実は小春さんには、ずっと前から決めていた名前がありました。
「震災を経験して、いつか子どもができたら、『祈里(イノリ)』 という名前にしようと思っていました」(小春さん)
ところがコロナ禍で、家で過ごす時間が長くなり、名づけについてもご主人と何度も話し合う機会があって、その結果ふたりで決めたのが「乃々葉」という名前だったそうです。
「震災の経験も、今のコロナ禍もいつか昔話になって風化してしまうのではないかと思います。だからこそ、子どもの名前に今の私たちの思いを残したかったんです。娘に名づけの由来を聞かれた時に、震災やコロナ禍について話すきっかけになるし、娘は自分の子どもにそれを伝えてくれるだろうと思います。私たちの経験がそうやって語り継がれていったらいいなと願っているんです」(小春さん)
名づけについて悩んでいる後輩ママ・パパに伝えたいことを小春さんに聞いてみたところ、こんな答えが返ってきました。
「最初はわが子にふさわしい名前なのか迷いもあったのですが、呼んでいるうちに名前の方が子どもになじんできたみたい。名づけって、こんなものかもしれませんね。」(小春さん)
続いてお話を聞いたのは、現在育休中の新米ママ・千賀さん。アンケートでコロナ禍が名づけにどう影響したかの質問に対して、「(コロナ禍で)予想もしない社会状況がグローバル規模で拡大していく中で、柔軟に変化に対応することやその為に常に努力し続けることの重要さを感じた。自律して夢を叶えられる人間になってほしいと願って名前を考えた」と答えてくれました。

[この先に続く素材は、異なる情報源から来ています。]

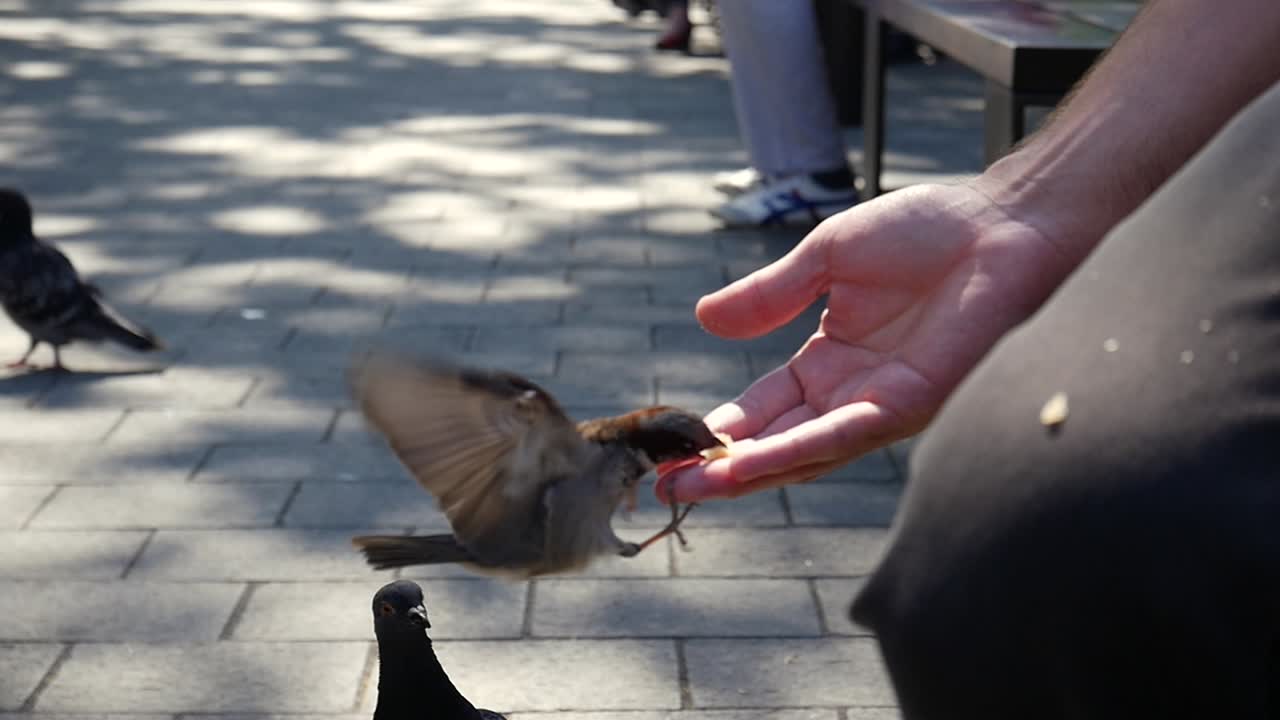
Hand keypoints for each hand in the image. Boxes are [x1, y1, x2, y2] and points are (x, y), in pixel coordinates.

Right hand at [663, 183, 1079, 502]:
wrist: (1001, 222)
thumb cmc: (927, 231)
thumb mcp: (825, 259)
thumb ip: (769, 295)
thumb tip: (704, 320)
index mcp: (830, 361)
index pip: (764, 406)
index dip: (719, 428)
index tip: (670, 447)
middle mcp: (852, 394)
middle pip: (775, 442)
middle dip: (720, 467)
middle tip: (663, 486)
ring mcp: (880, 404)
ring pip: (803, 452)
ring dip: (748, 471)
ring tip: (693, 485)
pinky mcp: (911, 404)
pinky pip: (845, 435)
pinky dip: (798, 450)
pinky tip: (755, 461)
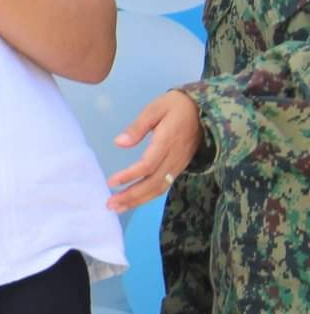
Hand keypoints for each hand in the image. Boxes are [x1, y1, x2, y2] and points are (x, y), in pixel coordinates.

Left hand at [107, 90, 202, 212]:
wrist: (205, 109)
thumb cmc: (176, 106)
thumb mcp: (155, 109)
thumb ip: (137, 127)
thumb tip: (119, 143)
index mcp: (168, 142)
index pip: (148, 165)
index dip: (130, 175)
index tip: (111, 182)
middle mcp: (175, 157)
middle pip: (153, 183)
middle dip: (131, 196)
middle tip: (109, 204)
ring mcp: (179, 164)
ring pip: (159, 188)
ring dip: (138, 200)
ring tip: (117, 207)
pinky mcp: (180, 167)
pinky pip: (164, 185)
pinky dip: (148, 196)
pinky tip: (134, 200)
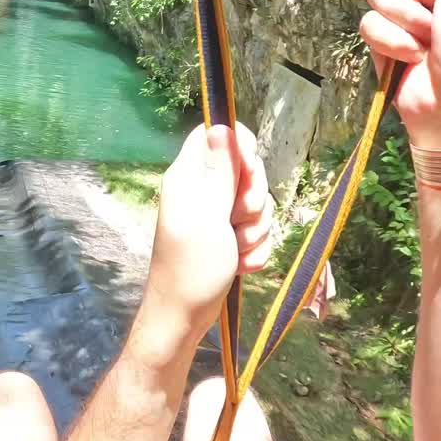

赤ちゃんの名づけにこだわったのは、職場結婚したご主人だったそう。
「環境が大きく変化する中で、夢を叶えるためには、強い芯のある人間になることが大切」とご主人は言い、自律した女性になって欲しいという気持ちを込めた名前にしたいと提案したそうです。
そんなご主人の思いを千賀さんも受け止めました。
「以前は、『好きなことを見つけて、それを生涯の仕事にできればハッピーな人生』と思っていましたが、コロナは予測不可能な出来事もあることを教えてくれました。それで私も、まずは自分の足でしっかり立てるようになることが大切と考えるようになったんです」(千賀さん)
ご主人の思いは「律」の漢字で表すことが決まり、そこにどんな漢字を組み合わせるかをご夫婦で考えました。姓との音の組み合わせ、字画などいろいろな角度から検討した結果、「女の子らしい可愛らしさも持ちあわせた人に育ってほしい」という千賀さんの願いを「花」という漢字で表現することに。こうして娘さんの名前は「律花(リッカ)」に決まりました。
「妊娠がわかって、エコーで顔が見られるようになっても、すぐには“かわいいわが子”という感じではないですよね。でも名前を考えていると、こんな子になるんじゃないかとか、一緒にこんな事をしたいとか、将来のわが子の姿を思い浮かべることができて、すごく楽しい時間でした」(千賀さん)
千賀さんは名づけで親としての実感を深めていったようです。